Alternatively, you could have observed the sun rise on July 17th, 18th, 19th and 20th. Four consecutive days.

By itself the consecutive days show no stronger evidence of the sun rising tomorrow. The updating of prior probabilities will only be affected if your probability model includes some dependence on the previous day's sun. If you assume that the probability of the sun rising on one day is independent from the sun rising on previous days then the prior probabilities are updated the same way in both cases.

4
On

The answer is basically "it depends on a lot of things".

There are two situations. I'm going to assume you know for certain in advance that on each day, either the sun rises or it doesn't, and you have the option of checking the sun once per day (so that you know when you've missed a day):

  • You've seen the sun rise on $n$ consecutive days, and never seen the sun fail to rise;
  • You've seen the sun rise on $n$ days, and never the sun fail to rise, but some of the $n$ days are separated from each other. (The other days, you just didn't get out of bed.)

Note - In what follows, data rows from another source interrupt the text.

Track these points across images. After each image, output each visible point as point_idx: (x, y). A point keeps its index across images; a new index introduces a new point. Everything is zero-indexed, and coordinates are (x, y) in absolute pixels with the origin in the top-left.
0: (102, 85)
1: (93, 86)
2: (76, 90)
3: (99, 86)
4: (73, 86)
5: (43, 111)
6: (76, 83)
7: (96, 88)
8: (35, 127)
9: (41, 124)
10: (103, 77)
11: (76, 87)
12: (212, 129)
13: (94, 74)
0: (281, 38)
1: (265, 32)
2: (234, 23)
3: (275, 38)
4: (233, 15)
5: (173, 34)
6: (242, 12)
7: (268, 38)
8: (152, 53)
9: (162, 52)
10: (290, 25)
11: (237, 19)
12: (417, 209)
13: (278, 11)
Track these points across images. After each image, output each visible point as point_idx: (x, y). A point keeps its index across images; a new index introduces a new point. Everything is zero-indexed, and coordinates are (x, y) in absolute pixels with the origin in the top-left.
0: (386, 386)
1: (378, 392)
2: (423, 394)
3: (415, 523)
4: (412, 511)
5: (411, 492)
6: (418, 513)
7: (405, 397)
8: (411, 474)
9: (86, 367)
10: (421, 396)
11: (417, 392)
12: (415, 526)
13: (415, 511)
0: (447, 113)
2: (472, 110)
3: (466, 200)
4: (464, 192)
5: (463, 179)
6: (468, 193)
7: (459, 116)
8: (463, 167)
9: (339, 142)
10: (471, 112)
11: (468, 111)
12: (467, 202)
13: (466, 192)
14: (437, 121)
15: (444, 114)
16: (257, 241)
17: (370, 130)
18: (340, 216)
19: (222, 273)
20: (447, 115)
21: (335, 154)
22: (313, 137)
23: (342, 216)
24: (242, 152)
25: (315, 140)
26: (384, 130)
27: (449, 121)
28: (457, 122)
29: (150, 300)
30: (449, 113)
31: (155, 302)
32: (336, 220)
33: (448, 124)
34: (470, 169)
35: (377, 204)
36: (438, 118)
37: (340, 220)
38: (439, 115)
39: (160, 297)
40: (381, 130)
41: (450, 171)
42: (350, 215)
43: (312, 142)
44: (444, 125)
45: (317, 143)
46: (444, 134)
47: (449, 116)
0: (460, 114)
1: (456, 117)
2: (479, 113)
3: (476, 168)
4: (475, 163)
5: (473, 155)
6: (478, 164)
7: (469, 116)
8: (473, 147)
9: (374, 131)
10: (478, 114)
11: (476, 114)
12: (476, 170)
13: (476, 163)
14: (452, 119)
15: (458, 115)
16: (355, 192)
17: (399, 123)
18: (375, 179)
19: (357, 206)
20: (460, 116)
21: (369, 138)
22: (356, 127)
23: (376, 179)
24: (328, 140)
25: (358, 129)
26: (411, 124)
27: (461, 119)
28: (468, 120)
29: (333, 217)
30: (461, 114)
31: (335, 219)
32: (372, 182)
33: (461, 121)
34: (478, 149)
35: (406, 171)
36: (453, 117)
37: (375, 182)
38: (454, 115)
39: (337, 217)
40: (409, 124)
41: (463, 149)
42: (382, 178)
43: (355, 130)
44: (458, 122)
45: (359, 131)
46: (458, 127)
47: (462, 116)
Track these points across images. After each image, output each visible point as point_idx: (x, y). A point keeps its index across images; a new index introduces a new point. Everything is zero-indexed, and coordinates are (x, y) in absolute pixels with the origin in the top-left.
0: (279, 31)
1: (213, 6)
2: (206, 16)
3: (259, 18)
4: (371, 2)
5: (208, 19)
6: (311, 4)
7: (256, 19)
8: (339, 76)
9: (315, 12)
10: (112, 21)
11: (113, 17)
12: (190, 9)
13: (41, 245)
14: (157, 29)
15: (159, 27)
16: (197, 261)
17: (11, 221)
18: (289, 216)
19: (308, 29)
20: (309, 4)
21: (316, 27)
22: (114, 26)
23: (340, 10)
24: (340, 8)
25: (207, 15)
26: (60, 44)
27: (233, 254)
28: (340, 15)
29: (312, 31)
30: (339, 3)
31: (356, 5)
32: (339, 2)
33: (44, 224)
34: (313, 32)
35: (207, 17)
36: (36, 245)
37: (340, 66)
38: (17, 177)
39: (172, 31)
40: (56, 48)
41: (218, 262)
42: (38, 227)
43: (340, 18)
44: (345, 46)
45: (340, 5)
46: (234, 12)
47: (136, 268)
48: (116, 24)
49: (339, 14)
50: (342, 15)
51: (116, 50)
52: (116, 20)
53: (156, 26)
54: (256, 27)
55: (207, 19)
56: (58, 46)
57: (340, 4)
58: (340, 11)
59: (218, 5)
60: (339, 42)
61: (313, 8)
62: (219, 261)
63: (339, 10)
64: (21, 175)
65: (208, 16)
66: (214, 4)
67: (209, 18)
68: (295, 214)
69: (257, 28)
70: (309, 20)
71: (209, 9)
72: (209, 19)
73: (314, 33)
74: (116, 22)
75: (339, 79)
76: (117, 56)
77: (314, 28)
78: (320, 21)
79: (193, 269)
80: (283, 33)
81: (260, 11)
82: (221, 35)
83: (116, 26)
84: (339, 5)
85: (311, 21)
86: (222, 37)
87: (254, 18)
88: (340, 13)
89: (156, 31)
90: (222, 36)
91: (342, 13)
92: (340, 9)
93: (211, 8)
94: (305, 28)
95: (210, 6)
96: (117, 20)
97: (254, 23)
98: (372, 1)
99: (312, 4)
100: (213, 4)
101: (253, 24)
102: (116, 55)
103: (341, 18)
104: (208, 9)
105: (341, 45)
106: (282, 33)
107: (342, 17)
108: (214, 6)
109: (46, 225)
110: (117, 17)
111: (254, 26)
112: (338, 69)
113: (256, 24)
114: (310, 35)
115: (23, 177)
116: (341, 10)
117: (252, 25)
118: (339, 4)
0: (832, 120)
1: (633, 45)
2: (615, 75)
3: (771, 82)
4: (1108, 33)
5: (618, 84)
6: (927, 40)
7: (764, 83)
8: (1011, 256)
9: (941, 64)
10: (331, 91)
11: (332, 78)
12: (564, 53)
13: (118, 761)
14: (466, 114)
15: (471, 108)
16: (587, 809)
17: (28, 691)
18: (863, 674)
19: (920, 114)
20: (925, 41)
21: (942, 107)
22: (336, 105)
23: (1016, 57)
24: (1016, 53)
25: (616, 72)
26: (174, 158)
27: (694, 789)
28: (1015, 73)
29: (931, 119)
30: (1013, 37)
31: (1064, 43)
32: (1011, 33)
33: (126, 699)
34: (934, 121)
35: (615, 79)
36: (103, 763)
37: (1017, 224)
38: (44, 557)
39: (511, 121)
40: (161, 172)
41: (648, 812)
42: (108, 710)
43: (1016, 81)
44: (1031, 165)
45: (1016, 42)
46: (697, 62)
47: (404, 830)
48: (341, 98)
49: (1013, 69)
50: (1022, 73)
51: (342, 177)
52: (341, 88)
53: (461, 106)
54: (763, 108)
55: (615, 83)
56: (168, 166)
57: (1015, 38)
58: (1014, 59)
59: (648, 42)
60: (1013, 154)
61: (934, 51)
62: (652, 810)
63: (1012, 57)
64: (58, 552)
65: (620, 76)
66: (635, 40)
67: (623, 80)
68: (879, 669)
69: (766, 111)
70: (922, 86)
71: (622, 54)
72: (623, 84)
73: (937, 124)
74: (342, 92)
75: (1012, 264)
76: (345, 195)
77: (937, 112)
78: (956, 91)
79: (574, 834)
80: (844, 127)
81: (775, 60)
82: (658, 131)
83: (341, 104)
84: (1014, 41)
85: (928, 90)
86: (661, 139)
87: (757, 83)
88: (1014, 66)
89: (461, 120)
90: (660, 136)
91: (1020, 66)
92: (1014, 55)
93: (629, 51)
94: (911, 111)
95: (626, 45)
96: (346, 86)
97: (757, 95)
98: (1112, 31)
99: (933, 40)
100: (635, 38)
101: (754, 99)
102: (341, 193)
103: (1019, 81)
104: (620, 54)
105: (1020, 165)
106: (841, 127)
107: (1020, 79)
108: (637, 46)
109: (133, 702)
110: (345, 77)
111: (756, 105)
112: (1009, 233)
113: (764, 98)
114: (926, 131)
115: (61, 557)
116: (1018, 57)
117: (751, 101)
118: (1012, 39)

The probability of "sun rises tomorrow" may be different between the two cases; it depends on your priors. The first situation reinforces most priors that say "the sun will rise very often in long blocks". The second situation reinforces priors that say "the sun will rise very often in certain patterns". Of course, "the sun always rises" is reinforced in both cases, but remember that you can only reinforce a hypothesis by discounting other hypotheses.

For a concrete example, suppose your priors are 50% on "the sun always rises", and 50% on "the sun rises exactly on alternate days"; and suppose you only check every other day. Then there is no update of probabilities possible.

On the other hand, suppose your priors are 50% on "the sun always rises", and 50% on "the sun rises once every third day", and you check every other day. Then you will update your probabilities on day 3.


The following paragraph makes me slightly queasy, because I'm not very sure about Bayesianism in infinite cases, but here goes.

The probability of "the sun will rise every day forever" is $0$ or $1$ by the Kolmogorov $0/1$ law; since it is possible for the sun not to rise, it has to be $0$.